So Kathleen and I went to the skating party.
Neither of us actually skated – Kathleen doesn’t know how, and I haven’t skated in probably close to 20 years.
When I was a kid there was a local community recreation building – known most commonly simply as “The Building” – which in the non-winter months was used for things like basketball and roller skating, and in the winter was frozen over and used for ice skating and hockey.
And yes, I did play hockey. I was a decent goalie, as my head would naturally draw any slapshots straight toward it.
Of course, it’s worth mentioning that my brother Stuart was one of the few people who could actually manage a decent slapshot, and, if he was on the opposing team, he generally aimed them for my head anyway, so my cranial magnetism was kind of irrelevant.

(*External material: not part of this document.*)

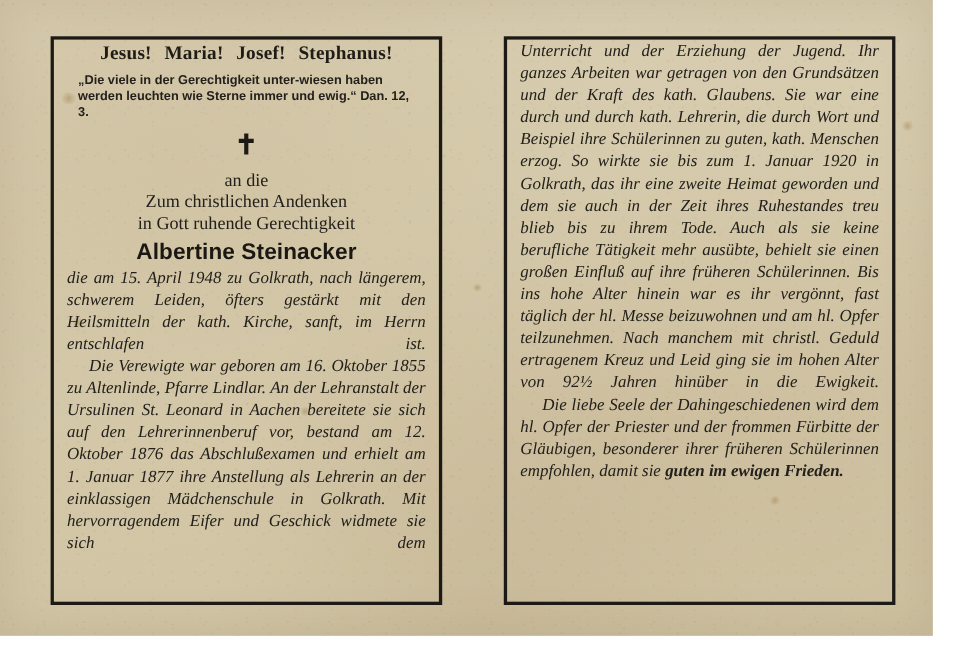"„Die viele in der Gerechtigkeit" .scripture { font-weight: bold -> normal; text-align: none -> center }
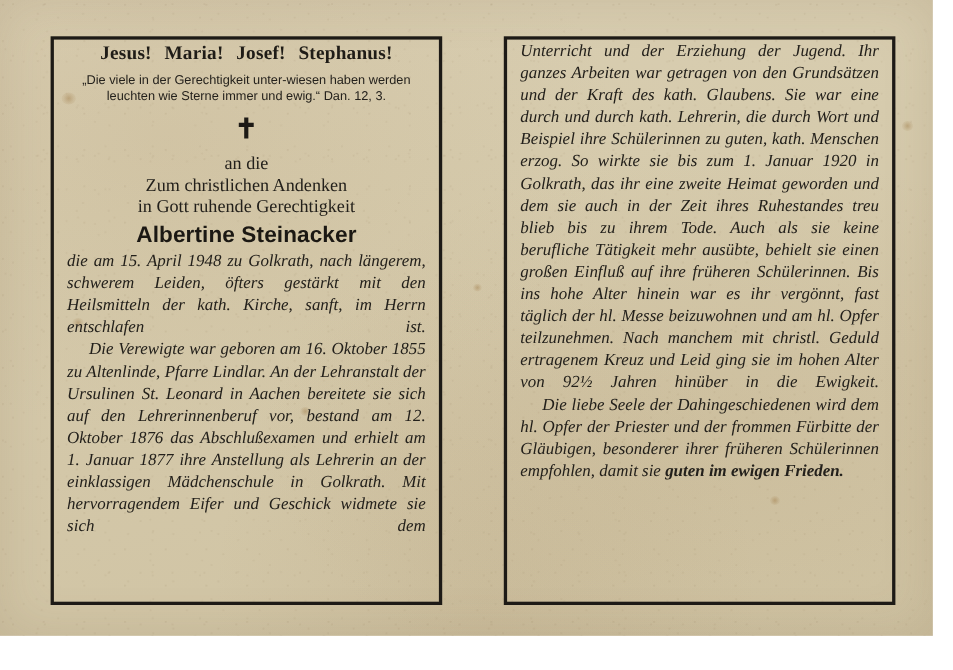"an die" div.dedication { order: before "Zum christlichen Andenken" -> after "Zum christlichen Andenken" }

For the record, even a soft puck can hurt if it hits you hard enough.
Lacking natural grace, I was never a terribly skillful skater, but I could at least manage to remain upright most of the time.
I remember one night of skating in which we were playing “It” or, if you prefer, “Tag,” which is considerably more challenging on ice skates, and all of the other kids decided to gang up on me to insure that I was always “it.” Little did I know that it was the pale harbinger of torments to come.
Anyway, tonight’s outing did not involve breahtlessly chasing after my cruel and vicious peers in an effort to no longer be it, but it was kind of marred by the fact that it was cold and rainy and that it was held at an outdoor rink.
We talked to David, of course, and a few other people, but for much of it we were standing sort of off to the side near the hot cocoa and cookies. Eventually we moved over to where other people were standing after Kathleen said that we looked like we were anti-social. I pointed out that we are anti-social, but we still moved over anyway.
We hung out long enough for the raffle drawing. Kathleen actually won one of the prizes.
Even though it was his party, David didn’t seem to know what the prizes actually were. When Kathleen told him it was a gift certificate he asked how much it was for and said, “That’s so cheap!” when she told him.
He asked if I was going to write about that here. I told him that I pretty much had to.
In introducing me to a few people he talked up my talent and Heroic Portraits, saying that I could probably make a living off of that alone. When I pointed out that I’ve never had any actual customers, he said that it’s because I don’t market it. Kathleen agreed.
When we were leaving, he asked if I was serious about wanting to develop Heroic Portraits.
Honestly, I don’t know. I mean, sure, it’d be cool, I guess, but the one problem I foresee is dealing with unsatisfied customers, in particular people who would give me the vaguest description of what I want, then complain when I failed to bring their vision to life.
It would be kind of difficult to keep from responding to any complaints with an angry “Draw your own damn portrait then!”
Kathleen suggested some strategies for dealing with that sort of thing.
The biggest problem with marketing the site, though, is that it sucks. I don’t really want people to go there because I know they won’t be impressed, and I just don’t seem to have the wherewithal to make it any better.
Anyway, the point is that it’s a question I’ve asked myself and I’m just not sure what the answer is.
But that was my big adventure out in the world.